* [Objective]: Reproduce the patch below verbatim, from "-from azure.ai.formrecognizer import" up to and including "logger = logging.getLogger(__name__)".

From 72fe43a7cca34729bbaf2fe658f31cfb8042c1bb Mon Sep 17 00:00:00 2001
From: Julian Risch <julian.risch@deepset.ai>
Date: Mon, 12 Jun 2023 12:23:32 +0200
Subject: [PATCH] build: Move Azure's Form Recognizer dependency to extras
 (#5096)

* build: Move Azure's Form Recognizer dependency to extras

* try catch imports for AzureConverter

* assign None to failed imports

* use lazy import

* use forward reference in type hints
---
 haystack/nodes/file_converter/azure.py | 19 +++++++++++++------
 pyproject.toml                         |  2 +-
 2 files changed, 14 insertions(+), 7 deletions(-)

diff --git a/haystack/nodes/file_converter/azure.py b/haystack/nodes/file_converter/azure.py
index dda04b91e..8ddbcd049 100644
--- a/haystack/nodes/file_converter/azure.py
+++ b/haystack/nodes/file_converter/azure.py
@@ -5,17 +5,21 @@ from collections import defaultdict
 import json
 import copy
 
-from azure.ai.formrecognizer import DocumentAnalysisClient, AnalyzeResult
-from azure.core.credentials import AzureKeyCredential
 import pandas as pd
 
+from haystack.lazy_imports import LazyImport
 from haystack.nodes.file_converter.base import BaseConverter
 from haystack.errors import HaystackError
 from haystack.schema import Document
 
-
 logger = logging.getLogger(__name__)
 
+with LazyImport(
+    message="Run 'pip install farm-haystack[file-conversion]' or 'pip install " "azure-ai-formrecognizer>=3.2.0b2'"
+) as azure_import:
+    from azure.ai.formrecognizer import DocumentAnalysisClient, AnalyzeResult
+    from azure.core.credentials import AzureKeyCredential
+
 
 class AzureConverter(BaseConverter):
     """
@@ -70,6 +74,9 @@ class AzureConverter(BaseConverter):
         :param add_page_number: Adds the number of the page a table occurs in to the Document's meta field
                                 `"page"`.
         """

* [Records provided]:
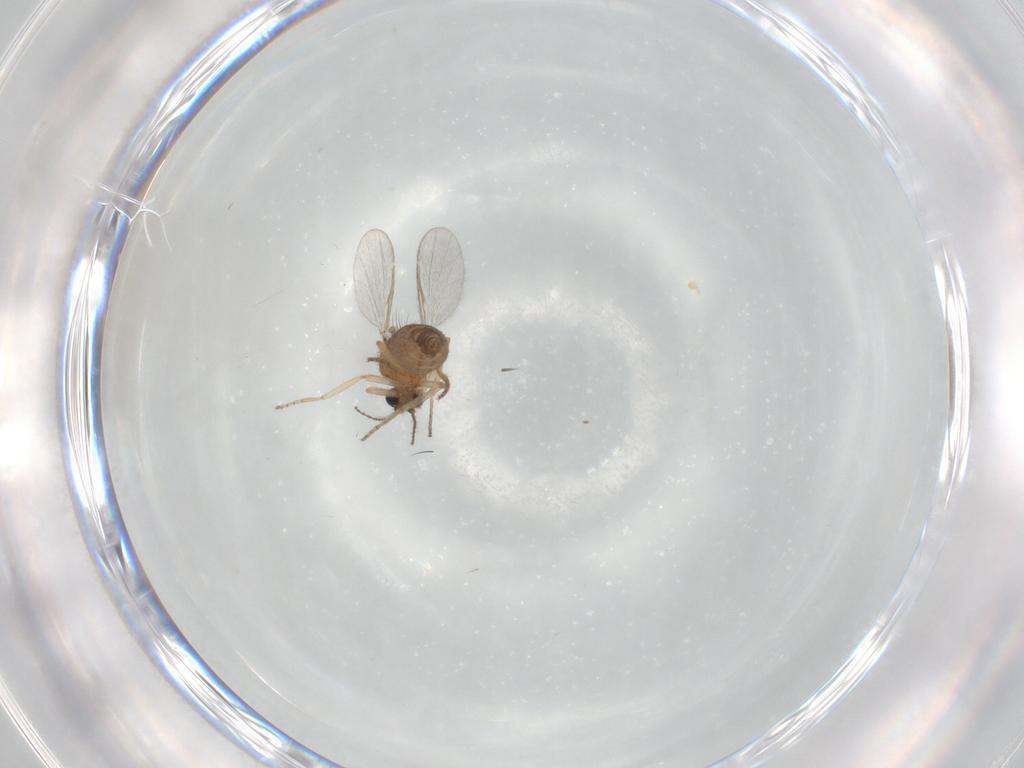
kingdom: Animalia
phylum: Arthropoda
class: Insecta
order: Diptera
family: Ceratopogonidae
--
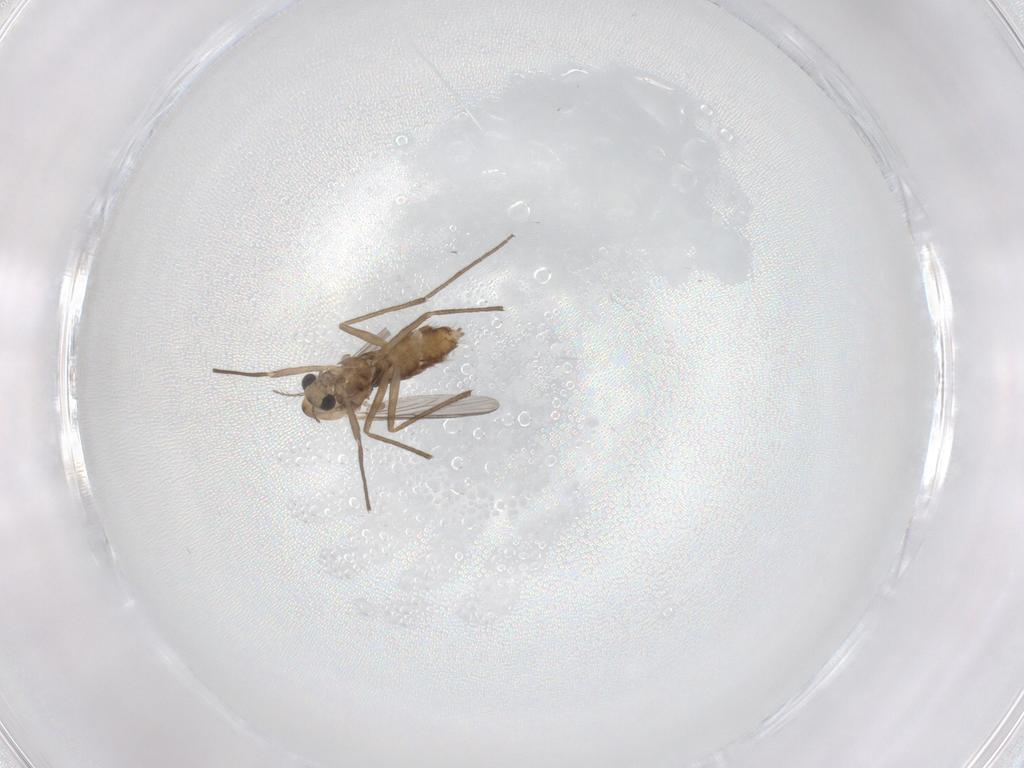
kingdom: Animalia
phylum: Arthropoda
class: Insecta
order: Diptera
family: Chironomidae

* [Correct result]:
-from azure.ai.formrecognizer import DocumentAnalysisClient, AnalyzeResult
-from azure.core.credentials import AzureKeyCredential
 import pandas as pd
 
+from haystack.lazy_imports import LazyImport
 from haystack.nodes.file_converter.base import BaseConverter
 from haystack.errors import HaystackError
 from haystack.schema import Document
 
-
 logger = logging.getLogger(__name__)